Texte à examiner:
..........

Réglons tout de suite l’aspect le moins intéressant de The Revenant, la «performance» de Leonardo DiCaprio destinée à lui faire obtenir un Oscar. Elle est entièrement conforme à ce qui est prévu dans ce cas de figure, succession de grimaces et de contorsions, dans la boue, dans la neige, dans les fleuves glacés, même dans un cheval mort. C’est une idée bien misérable du travail des acteurs, et bien méprisante des acteurs eux-mêmes, a fortiori des très bons acteurs comme Leonardo DiCaprio, que d’être sommés de se livrer à pareil numéro pour mériter une consécration.

Pour le reste, The Revenant est un film aussi antipathique qu’intéressant. Antipathique est la manière dont tout, absolument tout –les actions, les sentiments, les idées, les paysages, les sons– est asséné comme coup de massue au spectateur. L’insistance, la triple dose, la surenchère d’effets est l’idée même que se fait Iñarritu (Birdman…) de la mise en scène –en quoi il est parfaitement en phase avec une époque où règne le quantitatif, où le «toujours plus» reste la loi dominante telle que le marché l’a établi pour toutes les relations humaines, où l’emprise sur le cerveau des autres demeure le but ultime de la production, sous influence écrasante de la publicité.

..........

Exercices d'interprétation de graphiques:
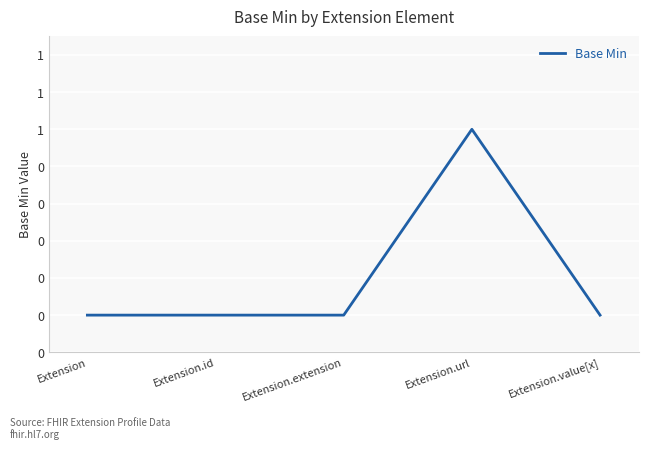

True or false: there are more than 0 points higher than both neighbors.

True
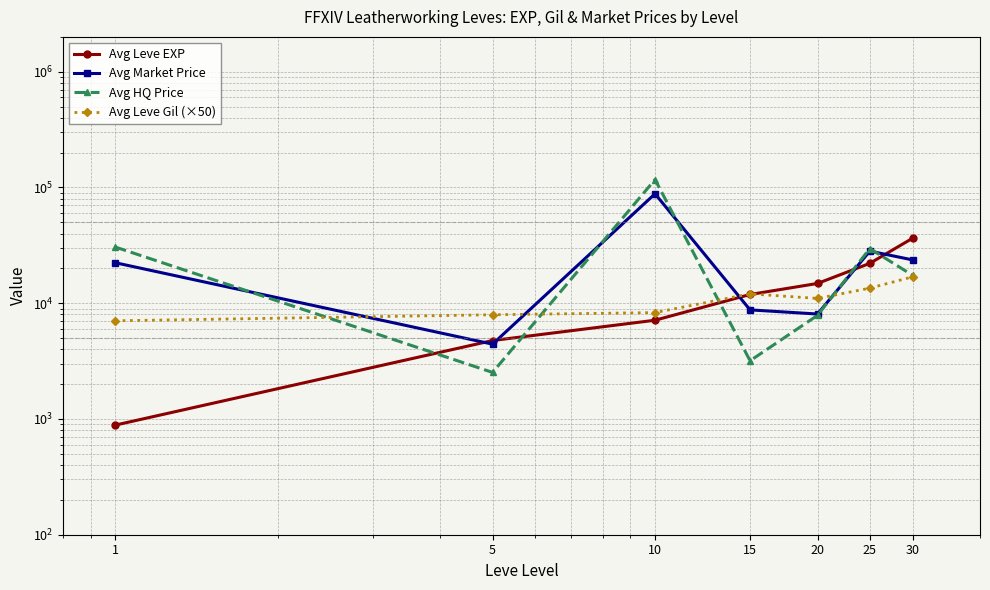

What is the smallest value displayed?

885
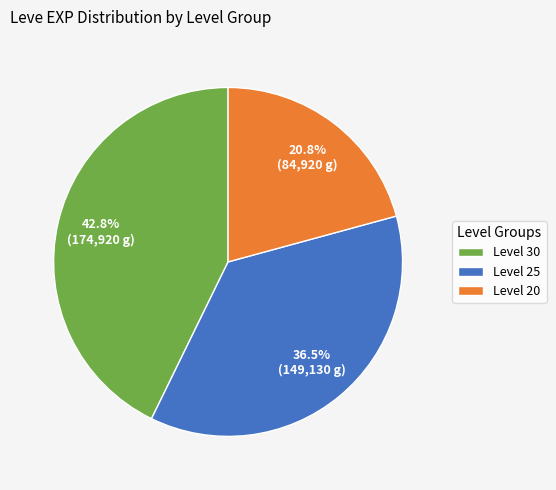

Rank the categories by value from lowest to highest.

Level 20, Level 25, Level 30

..........

Consigne détaillée: Reprenez la critique du film The Revenant à la suite de sa dernière phrase.

Problème résolu:
The Revenant raconte une histoire en elle-même très intéressante, et inspirée d’un fait réel, mais le raconte stupidement –pas par bêtise, mais par volonté délibérée d’être stupide. C’est-à-dire d’être du côté du surjeu, du passage en force, du «coup», de la mise raflée. C’est ici que le film commence à devenir quand même intéressant, pour ce qu’il n’est pas.

Contrairement à ce qu’on répète ici et là (y compris sur Wikipedia), il n’est en aucun cas un western. (…)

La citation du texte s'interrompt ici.